Nacido Jean-Pierre Grumbach en París el 20 de octubre de 1917, Melville solo haría trece películas. No tenía entrenamiento formal en el cine. Como los primeros pioneros, era un autodidacta. Su primer contacto con la imagen móvil se lo dio la Pathé Baby que le regalaron a los seis años y con la que filmaba desde la ventana a los perros, los anuncios, los transeúntes, etc., de la Chausée d’Antin, donde vivía. Melville era también, sin exagerar, una leyenda, y lo era ya en su tiempo. Su influencia fue decisiva en los cineastas de la Nouvelle Vague, y central en el cambio de dirección del cine francés de la posguerra y particularmente de la década de 1960. Sirvió en las fuerzas francesas; luego, tras huir de la invasión alemana, en las inglesas, y después fue agente de la Resistencia, con el nombre secreto de Jean-Pierre Melville: admiraba al autor estadounidense, de quien lo impresionó sobre todo Pierre o las ambigüedades, una de sus obras menos conocidas y más turbias, que plantea confusamente una trama incestuosa.
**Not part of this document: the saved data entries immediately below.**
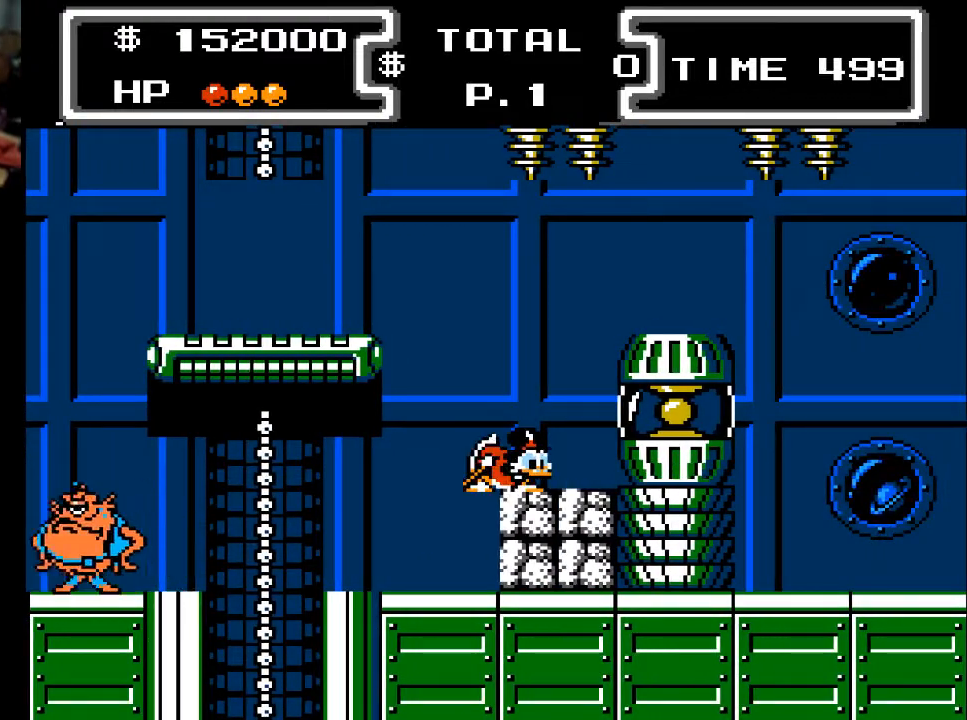
{"buttons": ["X", "DPAD_DOWN"], "events": [[33, "DPAD_RIGHT", "up"], [67, "A", "down"], [167, "DPAD_RIGHT", "down"], [233, "A", "up"], [300, "DPAD_RIGHT", "up"]]}
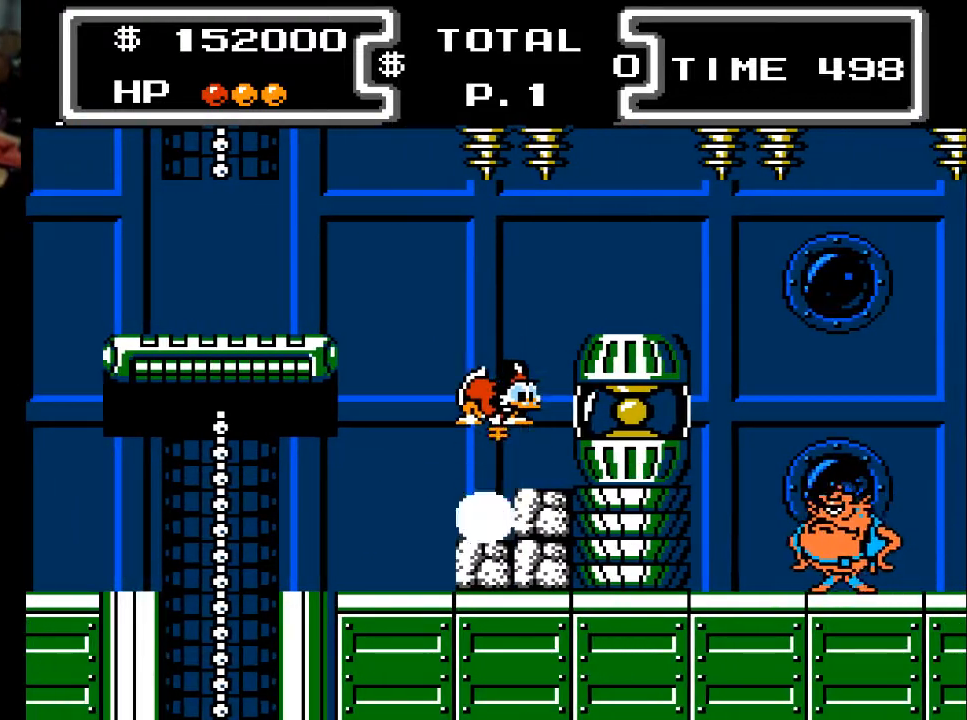
{"buttons": ["DPAD_DOWN"], "events": [[133, "X", "up"], [333, "DPAD_RIGHT", "down"], [467, "DPAD_RIGHT", "up"]]}
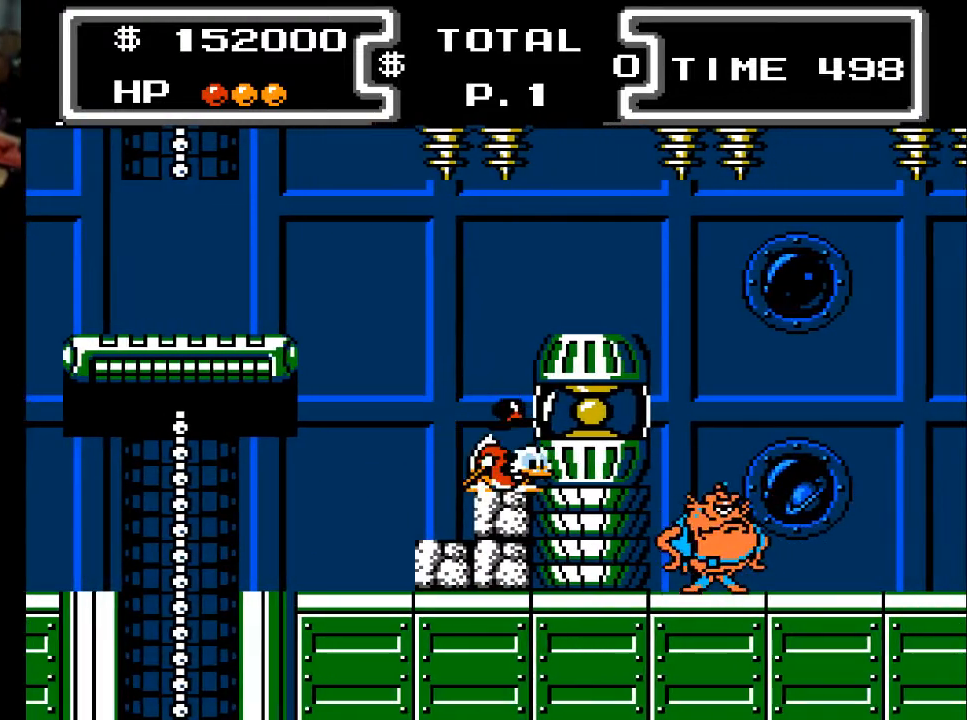
{"buttons": ["X", "DPAD_DOWN"], "events": [[167, "A", "down"], [233, "X", "down"], [267, "A", "up"]]}
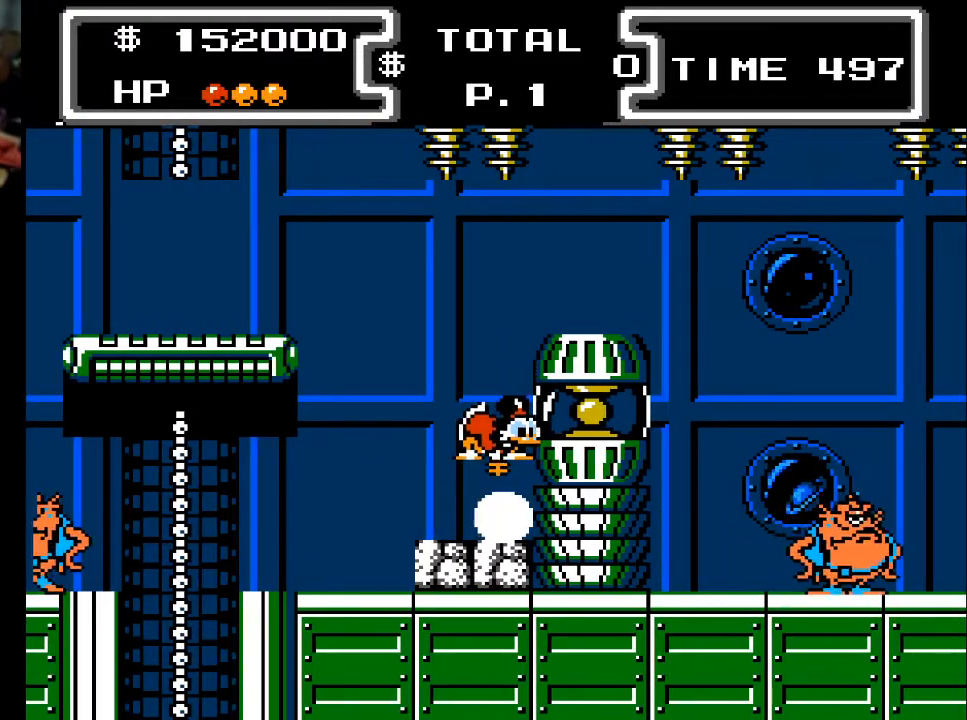
{"buttons": ["X", "DPAD_DOWN"], "events": [[133, "X", "up"], [333, "X", "down"]]}
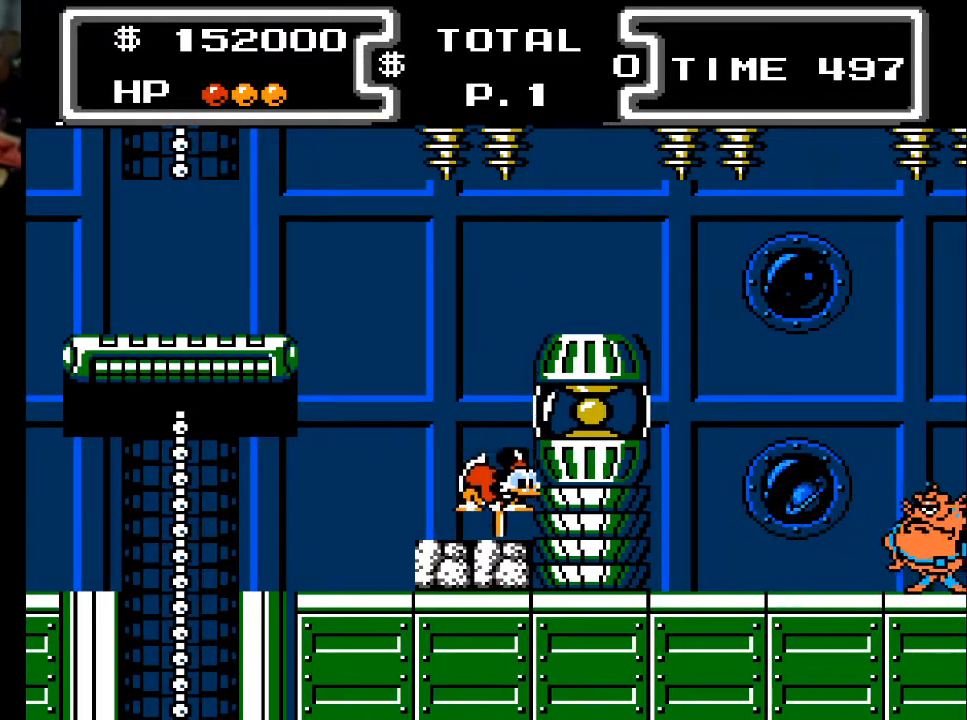
{"buttons": ["DPAD_DOWN"], "events": [[167, "X", "up"], [200, "DPAD_LEFT", "down"], [333, "DPAD_LEFT", "up"]]}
Es famosa la, por así llamarla, mitomanía estadounidense de Melville: sus películas, aunque situadas en Francia, tienen teléfonos públicos a la americana o puertas en las que siempre se lee exit, y nunca sortie. Melville aparece en Landrú (1963), de Claude Chabrol, con guión de Françoise Sagan, y «Paranoico como Jean-Pierre Melville» es una frase utilizada en sus cartas por Truffaut (François Truffaut: Correspondance, 1988). Melville fue muy amigo de Godard, en cuya película A bout de Souffle (1960) hace del escritor Parvulesco, parodia de Nabokov. Godard le debe a Melville otra cosilla: si gracias a Balzac –que en Splendeurs et Misères des Courtisanes los describe– conoció los burdeles del París de la década de 1830, fue Jean-Pierre Melville quien lo introdujo en el universo de la lujuria prostibularia de los años cincuenta.

El silencio de un hombre

En Le Samouraï, Jef Costello, un asesino a sueldo sin amigos cuyo único punto de apoyo es su mujer (aunque sabe que ella tiene un amante), es reconocido, cumpliendo uno de sus trabajos, el asesinato del dueño de un club nocturno, por Valerie, la pianista del local (que sin embargo lo niega en la rueda de reconocimiento). Engañado por sus cómplices, Costello tiene que defenderse en dos frentes: de la policía en uno, de ellos en el otro. Se organiza entonces una implacable caza de todos contra un solo hombre y marcha hacia una muerte cierta prácticamente desarmado. Una muerte deseada y organizada como una apoteosis.

Es la obra maestra de Melville. Su estilo solemne, puntilloso, se adapta a la perfección a este thriller psicológico, entre cuyos méritos está la sórdida e inquietante atmósfera lograda por el camarógrafo Henri Decaë, a quien tuvo a su lado en la mayoría de sus películas. Delon creó un personaje digno de una tragedia griega, un frío y solitario asesino profesional que un día descubre que quienes lo han contratado van a matarlo. El silencio de un hombre (como se lo llamó en España) es, por su tema y por su tratamiento, el final de una larga exploración de la soledad iniciada por Melville con Bob el apostador (Bob le flambeur, 1956). Costello está tan solo como un hábil cazador que, convertido en presa, al descubrir la trampa esquiva a la jauría para, orgulloso, dar el toque de acoso y organizar su propia muerte. Le Samouraï es el terrible poema del solitario. «No hay soledad más profunda que la del samurái, salvo, quizás, la del tigre en la selva», leemos al comenzar el filme en la pantalla, donde figura como una cita del Bushido. Pero Melville confesó que, en realidad, la había inventado él.